Der Gautschbrief

Wolfgang A. Schweighofer

von Wolfgang A. Schweighofer

Story

„Packt an, Wolf Held!“, lauteten die Worte des Gautschmeisters. Das war der Auftrag für die Packer, den Lehrling zu ergreifen, um ihn anschließend von den „Lehrlingssünden“ zu erlösen. Buchdrucker und Schriftsetzer, die ihre Lehre abgeschlossen hatten und den Gesellenbrief in Händen hielten, wurden als Gesellen erst anerkannt, nachdem diese „gegautscht“ waren.

Bereits im 16. Jahrhundert wurde das Gautschen zur Freisprechung der Lehrlinge durchgeführt. Der Name stammt aus der Papiererzeugung. Bei der Herstellung von handgeschöpftem Büttenpapier wurde der nasse Bogen nach dem Schöpfvorgang und dem Ablaufen des Wassers vom Sieb auf Filz durch leichten Druck abgelegt, das heißt gegautscht. Die Bögen wurden in der Gautschpresse entwässert und zum Trocknen aufgehängt. Früher wurde das Papier vor dem Druck befeuchtet, um ein besseres qualitatives Ergebnis zu erhalten.

Das „Gautschen“ wurde regelmäßig im Rahmen einer Freisprechungszeremonie zelebriert. Damit es spannend bis zum Schluss bleibt, erlaubten sich die Gesellen mit den Lehrlingen bereits vorher ihren Spaß. So führten einige das „Probe-Gautschen“ ein. Zwei packten den jungen „Neo-Gesellen“ an Schulter und Bein, während ein dritter mit einem nassen Schwamm bei einem Sessel wartete. Meistens wurde dies nur angedeutet, um ihm einen Schrecken einzujagen. Manchmal passierte tatsächlich, dass der „Gäutschling“ nass wurde und – zur Belustigung aller Anwesenden – seine nasse Hose wechseln musste.
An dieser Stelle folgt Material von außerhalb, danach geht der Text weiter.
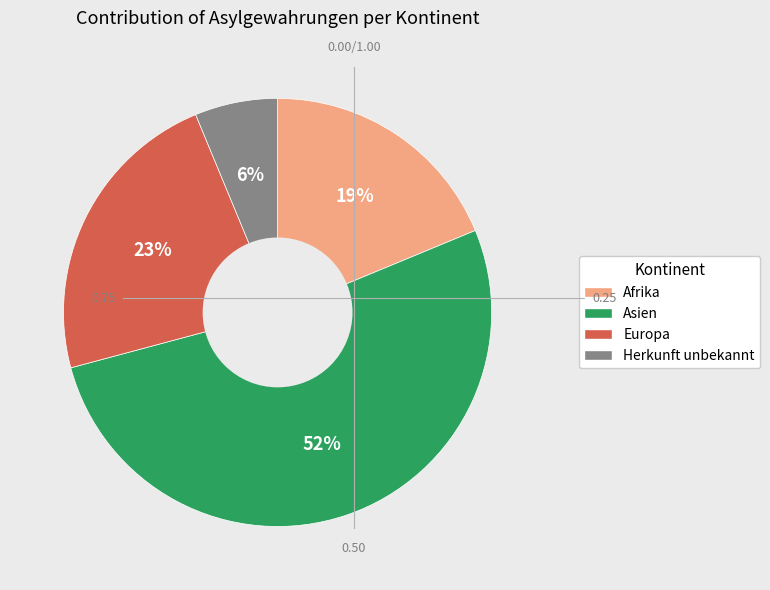

Is there any slice that represents more than half of the pie?

Yes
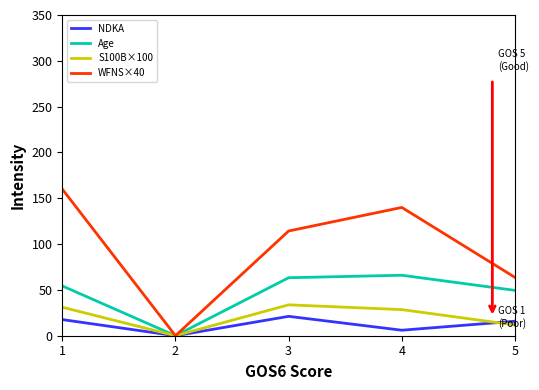

What is the average value of the S100B×100 series?

21.0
Am Tag der offiziellen Gautsch-Feier ergriffen die Packer den Lehrling und führten ihn zu einer Bütte mit Wasser. Nach der Begrüßung „Gott grüß` die Buchdruckerkunst“ und einer kurzen Ansprache forderte der Gautschmeister – im Regelfall der Lehrherr – seine Packer auf, bei Lehrling W. tätig zu werden. Der Genannte versuchte zu flüchten. Doch keine Chance, er wurde zum Schwammhalter geführt. Der Ausbildner fungierte als „Anführg`span“ und Zeuge. In der Folge wurde der „Gäutschling“ mit dem Schwamm „getauft“, von den Packern ins Wasser geworfen und untergetaucht. Nach dem Auftauchen wartete der Gautschmeister mit dem Ehrentrunk – meistens Bier. Im Anschluss an das Ritual wurde das Gelände im Festzug verlassen. Den Gäutschlingen wurde Gelegenheit gegeben, sich umzuziehen, frisch zu machen und das Zunftzeugnis mit Siegel und Unterschriften feierlich entgegenzunehmen. Dieser positive Abschluss war früher sehr wichtig und Voraussetzung eines Dienstverhältnisses. Die Gautschfeier verlief feuchtfröhlich. Der gesellschaftliche Aufstieg des Lehrlings zum Gesellen wurde im Zuge des Fests durch das „Du“ gegenüber Chef und Ausbildner unterstrichen.